==== Recorded data

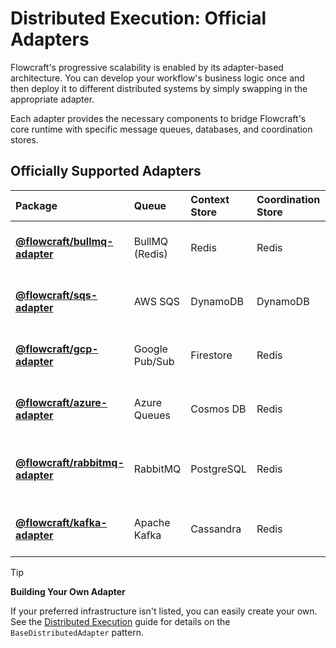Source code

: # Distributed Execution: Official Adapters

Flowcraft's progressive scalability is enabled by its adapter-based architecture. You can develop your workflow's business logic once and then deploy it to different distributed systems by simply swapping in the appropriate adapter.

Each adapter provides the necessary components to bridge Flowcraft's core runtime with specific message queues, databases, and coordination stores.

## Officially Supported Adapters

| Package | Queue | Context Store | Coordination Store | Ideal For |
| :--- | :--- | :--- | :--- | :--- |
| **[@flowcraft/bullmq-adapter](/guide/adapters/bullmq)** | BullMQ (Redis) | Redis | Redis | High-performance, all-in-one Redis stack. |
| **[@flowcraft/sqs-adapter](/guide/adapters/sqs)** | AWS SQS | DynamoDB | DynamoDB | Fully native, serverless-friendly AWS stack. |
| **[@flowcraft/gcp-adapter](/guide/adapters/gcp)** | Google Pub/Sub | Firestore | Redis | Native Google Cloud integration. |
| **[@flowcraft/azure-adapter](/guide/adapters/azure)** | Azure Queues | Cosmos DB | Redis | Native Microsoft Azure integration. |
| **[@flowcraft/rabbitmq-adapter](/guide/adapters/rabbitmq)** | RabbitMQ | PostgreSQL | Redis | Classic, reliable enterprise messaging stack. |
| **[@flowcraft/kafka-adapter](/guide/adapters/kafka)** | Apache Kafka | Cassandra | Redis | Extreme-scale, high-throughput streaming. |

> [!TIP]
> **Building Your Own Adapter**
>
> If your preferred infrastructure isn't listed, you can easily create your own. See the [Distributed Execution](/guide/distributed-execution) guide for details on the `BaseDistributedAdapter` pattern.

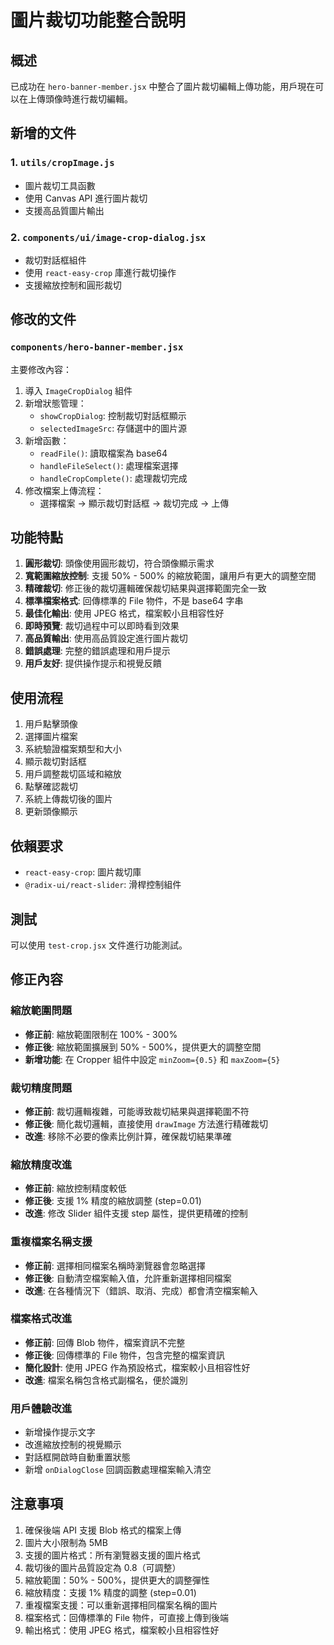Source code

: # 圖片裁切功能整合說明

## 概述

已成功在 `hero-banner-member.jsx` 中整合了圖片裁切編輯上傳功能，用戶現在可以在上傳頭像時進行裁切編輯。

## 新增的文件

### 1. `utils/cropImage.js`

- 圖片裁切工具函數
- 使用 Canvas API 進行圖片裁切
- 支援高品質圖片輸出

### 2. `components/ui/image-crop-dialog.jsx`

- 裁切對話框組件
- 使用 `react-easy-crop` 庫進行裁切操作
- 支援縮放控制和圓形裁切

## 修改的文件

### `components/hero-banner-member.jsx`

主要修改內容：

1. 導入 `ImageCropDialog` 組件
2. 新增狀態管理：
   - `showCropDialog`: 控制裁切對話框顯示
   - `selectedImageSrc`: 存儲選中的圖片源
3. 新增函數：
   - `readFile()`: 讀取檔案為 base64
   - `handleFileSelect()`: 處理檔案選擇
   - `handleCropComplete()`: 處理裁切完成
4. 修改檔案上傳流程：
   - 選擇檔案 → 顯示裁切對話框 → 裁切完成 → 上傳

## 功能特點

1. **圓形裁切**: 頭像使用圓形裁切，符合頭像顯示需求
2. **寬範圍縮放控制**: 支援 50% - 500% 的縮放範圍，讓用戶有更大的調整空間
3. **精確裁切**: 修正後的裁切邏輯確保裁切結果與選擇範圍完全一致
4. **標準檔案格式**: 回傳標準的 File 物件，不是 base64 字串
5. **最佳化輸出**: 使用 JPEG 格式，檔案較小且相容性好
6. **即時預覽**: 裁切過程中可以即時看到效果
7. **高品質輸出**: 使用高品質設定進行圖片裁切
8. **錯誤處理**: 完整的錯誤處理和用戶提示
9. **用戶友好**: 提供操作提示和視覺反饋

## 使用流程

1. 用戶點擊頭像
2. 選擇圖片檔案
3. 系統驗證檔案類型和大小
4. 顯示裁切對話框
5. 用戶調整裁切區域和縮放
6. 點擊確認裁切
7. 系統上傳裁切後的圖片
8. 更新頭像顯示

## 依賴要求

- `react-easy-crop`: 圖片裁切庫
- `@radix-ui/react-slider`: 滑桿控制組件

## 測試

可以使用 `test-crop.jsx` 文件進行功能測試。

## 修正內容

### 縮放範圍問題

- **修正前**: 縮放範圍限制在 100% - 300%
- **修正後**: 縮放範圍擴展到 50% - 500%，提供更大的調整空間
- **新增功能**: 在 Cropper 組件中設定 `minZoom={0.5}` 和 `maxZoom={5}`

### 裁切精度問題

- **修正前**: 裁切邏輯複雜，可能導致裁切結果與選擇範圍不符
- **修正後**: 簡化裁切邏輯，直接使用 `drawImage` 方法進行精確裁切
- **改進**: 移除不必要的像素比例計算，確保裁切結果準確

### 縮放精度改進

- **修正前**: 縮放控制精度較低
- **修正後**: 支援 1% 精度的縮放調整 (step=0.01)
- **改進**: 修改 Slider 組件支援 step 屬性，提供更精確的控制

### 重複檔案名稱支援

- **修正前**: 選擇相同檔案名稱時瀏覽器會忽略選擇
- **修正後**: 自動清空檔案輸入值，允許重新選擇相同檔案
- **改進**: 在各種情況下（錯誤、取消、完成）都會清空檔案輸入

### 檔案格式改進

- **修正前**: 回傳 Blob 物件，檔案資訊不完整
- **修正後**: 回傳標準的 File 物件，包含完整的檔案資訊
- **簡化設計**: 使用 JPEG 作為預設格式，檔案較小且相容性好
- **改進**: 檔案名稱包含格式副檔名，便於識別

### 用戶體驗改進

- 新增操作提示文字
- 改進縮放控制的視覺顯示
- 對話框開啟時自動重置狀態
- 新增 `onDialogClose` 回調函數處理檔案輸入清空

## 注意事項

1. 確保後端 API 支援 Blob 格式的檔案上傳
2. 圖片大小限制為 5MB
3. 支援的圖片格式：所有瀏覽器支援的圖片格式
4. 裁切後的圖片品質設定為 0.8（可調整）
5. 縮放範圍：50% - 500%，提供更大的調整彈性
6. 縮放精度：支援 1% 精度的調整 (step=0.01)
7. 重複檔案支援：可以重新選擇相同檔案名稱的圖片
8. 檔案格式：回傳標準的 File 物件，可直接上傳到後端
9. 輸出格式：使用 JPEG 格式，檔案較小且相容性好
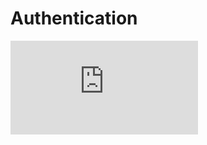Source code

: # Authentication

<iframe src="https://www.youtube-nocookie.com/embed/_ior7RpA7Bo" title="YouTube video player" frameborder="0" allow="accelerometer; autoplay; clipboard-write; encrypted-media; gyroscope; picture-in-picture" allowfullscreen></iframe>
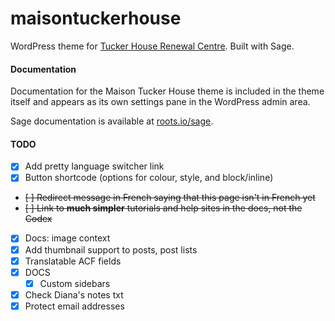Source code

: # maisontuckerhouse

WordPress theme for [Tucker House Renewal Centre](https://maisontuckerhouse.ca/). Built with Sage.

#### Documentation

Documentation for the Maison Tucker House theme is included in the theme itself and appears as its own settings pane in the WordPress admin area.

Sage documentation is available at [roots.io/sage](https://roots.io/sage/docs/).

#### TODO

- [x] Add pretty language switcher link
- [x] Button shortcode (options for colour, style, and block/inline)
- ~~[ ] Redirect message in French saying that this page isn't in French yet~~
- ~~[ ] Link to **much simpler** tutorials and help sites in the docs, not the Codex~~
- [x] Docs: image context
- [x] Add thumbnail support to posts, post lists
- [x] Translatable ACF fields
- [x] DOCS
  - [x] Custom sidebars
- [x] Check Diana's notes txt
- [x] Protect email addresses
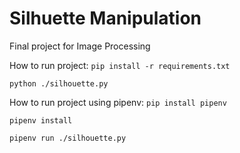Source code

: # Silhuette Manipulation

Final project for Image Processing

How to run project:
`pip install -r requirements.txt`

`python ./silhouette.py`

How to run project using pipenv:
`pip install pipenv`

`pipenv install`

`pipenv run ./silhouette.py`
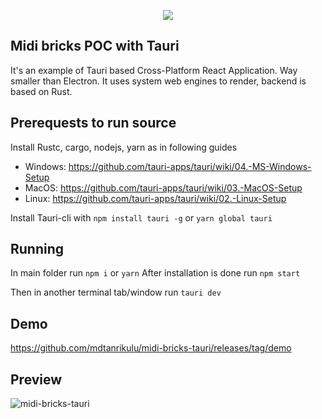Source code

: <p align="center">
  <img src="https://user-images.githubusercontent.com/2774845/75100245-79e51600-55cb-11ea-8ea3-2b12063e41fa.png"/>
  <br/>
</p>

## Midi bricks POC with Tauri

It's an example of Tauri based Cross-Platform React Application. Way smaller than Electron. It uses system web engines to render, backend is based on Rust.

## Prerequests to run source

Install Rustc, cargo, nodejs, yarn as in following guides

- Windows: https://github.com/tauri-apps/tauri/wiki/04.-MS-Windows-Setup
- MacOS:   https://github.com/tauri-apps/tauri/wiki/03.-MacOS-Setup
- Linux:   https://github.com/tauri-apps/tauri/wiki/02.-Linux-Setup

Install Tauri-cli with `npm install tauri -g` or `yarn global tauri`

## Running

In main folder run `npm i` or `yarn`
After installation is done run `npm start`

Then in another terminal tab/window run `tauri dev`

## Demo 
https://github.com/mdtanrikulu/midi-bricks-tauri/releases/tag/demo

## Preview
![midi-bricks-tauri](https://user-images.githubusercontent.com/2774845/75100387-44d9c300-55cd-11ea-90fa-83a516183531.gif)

========
==== Recorded data

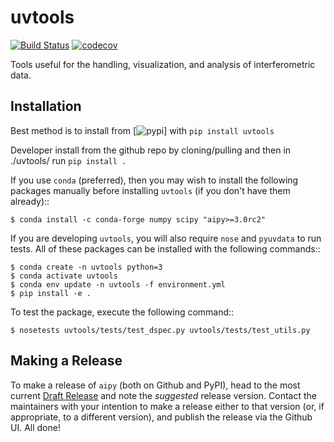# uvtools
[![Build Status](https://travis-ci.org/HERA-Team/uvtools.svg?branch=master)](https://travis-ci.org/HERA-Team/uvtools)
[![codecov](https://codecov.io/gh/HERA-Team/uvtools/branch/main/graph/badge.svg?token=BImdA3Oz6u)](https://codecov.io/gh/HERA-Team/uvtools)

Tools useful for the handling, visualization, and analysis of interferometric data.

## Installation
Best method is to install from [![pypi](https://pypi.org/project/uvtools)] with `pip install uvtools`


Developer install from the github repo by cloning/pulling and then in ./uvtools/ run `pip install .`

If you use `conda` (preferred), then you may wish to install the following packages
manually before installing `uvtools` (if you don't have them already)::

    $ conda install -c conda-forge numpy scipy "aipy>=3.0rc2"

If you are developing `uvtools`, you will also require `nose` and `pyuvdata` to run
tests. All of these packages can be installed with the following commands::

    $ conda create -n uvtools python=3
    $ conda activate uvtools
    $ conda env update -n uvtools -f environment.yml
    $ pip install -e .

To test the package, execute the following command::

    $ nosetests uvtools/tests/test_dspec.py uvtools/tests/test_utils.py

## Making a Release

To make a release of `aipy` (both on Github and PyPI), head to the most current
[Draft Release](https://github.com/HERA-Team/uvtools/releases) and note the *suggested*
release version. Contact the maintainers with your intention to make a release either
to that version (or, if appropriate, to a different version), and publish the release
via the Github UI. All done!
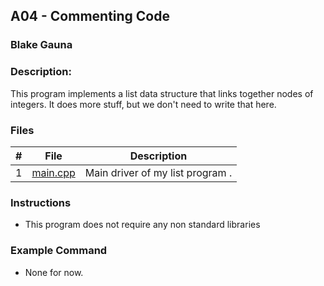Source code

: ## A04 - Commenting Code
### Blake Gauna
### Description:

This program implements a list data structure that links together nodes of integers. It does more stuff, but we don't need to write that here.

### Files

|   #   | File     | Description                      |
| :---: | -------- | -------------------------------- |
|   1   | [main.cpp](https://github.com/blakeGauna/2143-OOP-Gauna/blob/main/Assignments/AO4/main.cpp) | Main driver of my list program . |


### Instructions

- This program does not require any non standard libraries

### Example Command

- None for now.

========
==== Recorded data

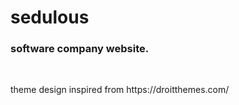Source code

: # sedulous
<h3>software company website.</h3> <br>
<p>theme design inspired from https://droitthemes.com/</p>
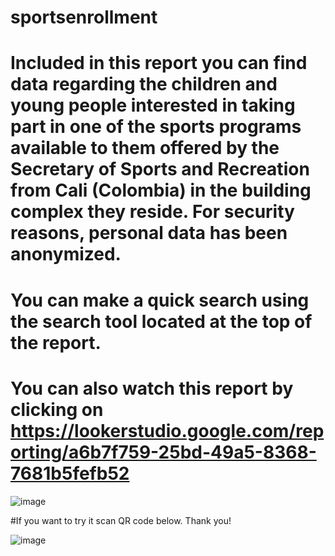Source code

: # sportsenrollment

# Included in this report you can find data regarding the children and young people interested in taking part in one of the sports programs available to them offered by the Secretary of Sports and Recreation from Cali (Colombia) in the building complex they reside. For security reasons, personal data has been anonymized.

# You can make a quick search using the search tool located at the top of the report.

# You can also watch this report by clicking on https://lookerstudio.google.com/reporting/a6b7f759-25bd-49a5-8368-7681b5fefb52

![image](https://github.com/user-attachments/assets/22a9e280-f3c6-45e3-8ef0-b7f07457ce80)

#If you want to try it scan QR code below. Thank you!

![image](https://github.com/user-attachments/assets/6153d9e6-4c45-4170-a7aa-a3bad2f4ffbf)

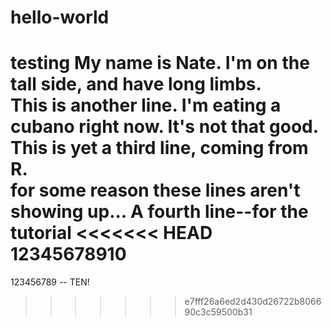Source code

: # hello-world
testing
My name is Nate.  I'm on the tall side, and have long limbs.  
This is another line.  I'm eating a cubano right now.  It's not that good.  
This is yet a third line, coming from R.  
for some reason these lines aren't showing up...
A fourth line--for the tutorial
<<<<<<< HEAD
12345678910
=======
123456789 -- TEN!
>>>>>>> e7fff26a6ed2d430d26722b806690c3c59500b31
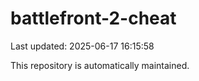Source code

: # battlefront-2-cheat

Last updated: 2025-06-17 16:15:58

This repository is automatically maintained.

========

Extract each line in the material that holds the string "bricks".

## Midi bricks POC with Tauri
https://github.com/mdtanrikulu/midi-bricks-tauri/releases/tag/demo
![midi-bricks-tauri](https://user-images.githubusercontent.com/2774845/75100387-44d9c300-55cd-11ea-90fa-83a516183531.gif)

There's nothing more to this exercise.